* _CONSIGNE A_
Recopiez à l'identique les lignes des enregistrements, du tout début jusqu'à la ligne contenant « If you’re considering », ces deux bornes comprises.

* _TEXTE EXTRAIT_
En vertu de ces mêmes dispositions, cette déclaration d’insaisissabilité, dont la régularité n’a pas été contestée, n’a d’effet qu’à l’égard des créanciers dont les droits naissent, après sa publication, à l’occasion de l’activité professionnelle du déclarant. Il en découle, d’une part, que cette déclaration est inopposable au Crédit agricole dont le droit de créance au titre du prêt ligieux est né antérieurement à la publication de cette déclaration et en dehors de l’activité professionnelle de M. [F] et, d’autre part, que l’immeuble insaisissable, échappant à l’effet réel de la procédure collective, n’est pas entré dans le gage commun des créanciers interdisant au liquidateur de le réaliser dans le cadre de la procédure de liquidation judiciaire, laquelle a été clôturée pour insuffisance d’actif par un jugement rendu le 15 juillet 2015.
Pour autant, et contrairement à ce que soutiennent les parties, la créance résultant du prêt litigieux autorisait le Crédit agricole à déclarer sa créance à la procédure collective afin de participer aux distributions éventuelles nonobstant son droit d’agir sur l’immeuble par lui saisissable.
Si le créancier auquel la déclaration d’insaisissabilité d’un immeuble est inopposable bénéficie d’un droit de poursuite sur l’immeuble, il n’en demeure pas moins soumis, dans le cadre de la procédure collective, au principe d’ordre public de l’arrêt des poursuites ainsi qu’à l’interdiction de recevoir paiement des créances dont la naissance est antérieure au jugement d’ouverture. Il en résulte que, s’il doit être en mesure d’exercer le droit qu’il détient sur l’immeuble en obtenant un titre exécutoire par une action contre le débiteur tendant à voir constater l’existence, le montant et l’exigibilité de sa créance, cette action ne peut tendre au paiement de celle-ci, quand bien même la procédure de liquidation judiciaire a été clôturée pour insuffisance d’actif, dans la mesure où le prononcé d’une condamnation à paiement, qui revient à autoriser le créancier à agir sur l’ensemble du patrimoine du débiteur, se heurte au principe de la non-reprise des poursuites individuelles posé par l’article L. 643-11 du code de commerce, et dont les exceptions, qui doivent être interprétées strictement, n’envisagent aucunement la situation du créancier auquel la déclaration d’insaisissabilité est inopposable.
Il en découle que si le Crédit agricole est fondé à solliciter un titre exécutoire lui permettant d’exercer son droit sur l’immeuble, il ne peut obtenir, contrairement à ce qu’il soutient, la condamnation à paiement de M. [F].
Partant, le jugement doit être confirmé en ce qu’il a déclaré le Crédit agricole irrecevable en son action en paiement dirigé à l’encontre de M. [F] au titre du prêt litigieux.

* _ENREGISTREMENTS SOURCES_
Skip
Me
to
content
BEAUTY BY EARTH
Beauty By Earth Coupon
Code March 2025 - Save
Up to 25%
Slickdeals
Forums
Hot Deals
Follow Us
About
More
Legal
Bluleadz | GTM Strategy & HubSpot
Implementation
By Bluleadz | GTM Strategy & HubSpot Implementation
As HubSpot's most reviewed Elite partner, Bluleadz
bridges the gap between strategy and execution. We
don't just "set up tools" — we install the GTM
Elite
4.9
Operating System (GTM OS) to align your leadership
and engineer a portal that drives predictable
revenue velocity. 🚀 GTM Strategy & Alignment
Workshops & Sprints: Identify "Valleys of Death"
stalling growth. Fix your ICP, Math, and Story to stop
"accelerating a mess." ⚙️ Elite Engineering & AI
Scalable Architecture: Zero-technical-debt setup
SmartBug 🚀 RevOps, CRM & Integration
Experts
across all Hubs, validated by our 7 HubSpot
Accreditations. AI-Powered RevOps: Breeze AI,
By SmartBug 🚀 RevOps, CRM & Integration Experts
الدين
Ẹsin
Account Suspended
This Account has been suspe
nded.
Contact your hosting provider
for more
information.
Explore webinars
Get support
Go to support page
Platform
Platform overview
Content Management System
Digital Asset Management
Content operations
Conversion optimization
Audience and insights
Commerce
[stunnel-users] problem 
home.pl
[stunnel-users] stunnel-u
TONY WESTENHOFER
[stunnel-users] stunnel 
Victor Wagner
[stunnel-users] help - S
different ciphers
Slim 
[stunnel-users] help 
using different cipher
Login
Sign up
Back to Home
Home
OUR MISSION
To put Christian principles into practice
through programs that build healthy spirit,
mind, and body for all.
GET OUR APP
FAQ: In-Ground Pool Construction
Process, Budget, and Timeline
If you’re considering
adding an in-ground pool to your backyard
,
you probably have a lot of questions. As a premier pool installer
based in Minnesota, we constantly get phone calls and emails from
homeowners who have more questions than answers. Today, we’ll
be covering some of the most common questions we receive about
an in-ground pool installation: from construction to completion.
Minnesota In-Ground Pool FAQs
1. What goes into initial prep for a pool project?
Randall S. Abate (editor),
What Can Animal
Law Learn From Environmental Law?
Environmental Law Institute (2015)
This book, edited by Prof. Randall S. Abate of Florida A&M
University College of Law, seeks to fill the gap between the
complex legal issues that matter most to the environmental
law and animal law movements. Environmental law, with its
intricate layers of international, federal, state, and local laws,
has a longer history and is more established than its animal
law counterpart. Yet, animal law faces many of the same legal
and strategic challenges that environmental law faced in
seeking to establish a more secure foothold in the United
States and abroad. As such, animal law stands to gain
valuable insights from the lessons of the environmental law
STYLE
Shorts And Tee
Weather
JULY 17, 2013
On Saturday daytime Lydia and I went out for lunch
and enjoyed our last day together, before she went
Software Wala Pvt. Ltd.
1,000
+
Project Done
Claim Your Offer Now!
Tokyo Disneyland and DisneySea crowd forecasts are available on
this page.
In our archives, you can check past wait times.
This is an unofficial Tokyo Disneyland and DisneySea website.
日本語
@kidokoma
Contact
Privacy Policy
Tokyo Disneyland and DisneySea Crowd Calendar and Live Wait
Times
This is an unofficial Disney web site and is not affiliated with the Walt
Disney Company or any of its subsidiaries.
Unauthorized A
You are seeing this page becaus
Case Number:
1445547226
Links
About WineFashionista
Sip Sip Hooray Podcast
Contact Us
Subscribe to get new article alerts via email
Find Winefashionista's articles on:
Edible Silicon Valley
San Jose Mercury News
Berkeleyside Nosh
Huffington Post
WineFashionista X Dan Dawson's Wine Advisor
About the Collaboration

* _CONSIGNE B_
Prolongez, s'il vous plaît, le texte sur l'insaisissabilité de l'immeuble face au Crédit agricole, en reprenant là où il s'arrête.

* _ZONE DE RÉPONSE A_
Skip
Me
to
content
BEAUTY BY EARTH
Beauty By Earth Coupon
Code March 2025 - Save
Up to 25%
Slickdeals
Forums
Hot Deals
Follow Us
About
More
Legal
Bluleadz | GTM Strategy & HubSpot
Implementation
By Bluleadz | GTM Strategy & HubSpot Implementation
As HubSpot's most reviewed Elite partner, Bluleadz
bridges the gap between strategy and execution. We
don't just "set up tools" — we install the GTM
Elite
4.9
Operating System (GTM OS) to align your leadership
and engineer a portal that drives predictable
revenue velocity. 🚀 GTM Strategy & Alignment
Workshops & Sprints: Identify "Valleys of Death"
stalling growth. Fix your ICP, Math, and Story to stop
"accelerating a mess." ⚙️ Elite Engineering & AI
Scalable Architecture: Zero-technical-debt setup
SmartBug 🚀 RevOps, CRM & Integration
Experts
across all Hubs, validated by our 7 HubSpot
Accreditations. AI-Powered RevOps: Breeze AI,
By SmartBug 🚀 RevOps, CRM & Integration Experts
الدين
Ẹsin
Account Suspended
This Account has been suspe
nded.
Contact your hosting provider
for more
information.
Explore webinars
Get support
Go to support page
Platform
Platform overview
Content Management System
Digital Asset Management
Content operations
Conversion optimization
Audience and insights
Commerce
[stunnel-users] problem 
home.pl
[stunnel-users] stunnel-u
TONY WESTENHOFER
[stunnel-users] stunnel 
Victor Wagner
[stunnel-users] help - S
different ciphers
Slim 
[stunnel-users] help 
using different cipher
Login
Sign up
Back to Home
Home
OUR MISSION
To put Christian principles into practice
through programs that build healthy spirit,
mind, and body for all.
GET OUR APP
FAQ: In-Ground Pool Construction
Process, Budget, and Timeline
If you’re considering

* _ZONE DE RÉPONSE B_
En revanche, le Crédit agricole étant fondé à obtenir un titre exécutoire, dont la demande résulte nécessairement de celle tendant à la condamnation à paiement de M. [F], afin d’exercer le droit qu’il détient sur l’immeuble dont ce dernier est propriétaire, il convient de constater que le prêteur est titulaire d’une créance exigible à l’encontre de M. [F] au titre du prêt souscrit le 23 avril 2002 et d’en fixer le montant à la somme de 5 953,83 euros outre intérêts au taux de 1,71 % l’an sur la somme de 4 987,25 euros à compter du 19 avril 2017 et sur la somme de 517,02 euros à compter du 6 janvier 2017, et au taux d’intérêt légal sur la somme de 387,54 euros à compter du 19 avril 2017.
– Sur les demandes accessoires
M. [F] et Mme [B], qui succombent au moins partiellement, seront condamnés in solidum aux entiers dépens d’appel, les dispositions relatives aux frais et dépens du jugement déféré étant confirmées.
Le bénéfice des dispositions de l’article 699 du code de procédure civile sera accordé au recouvrement des dépens d’appel.
L’équité commande de condamner M. [F] et Mme [B] in solidum à verser au Crédit agricole une somme de 1 500 euros au titre de l’article 700 du code de procédure civile.
M. [F] et Mme [B] seront par conséquent déboutés leurs demandes formées à ce titre.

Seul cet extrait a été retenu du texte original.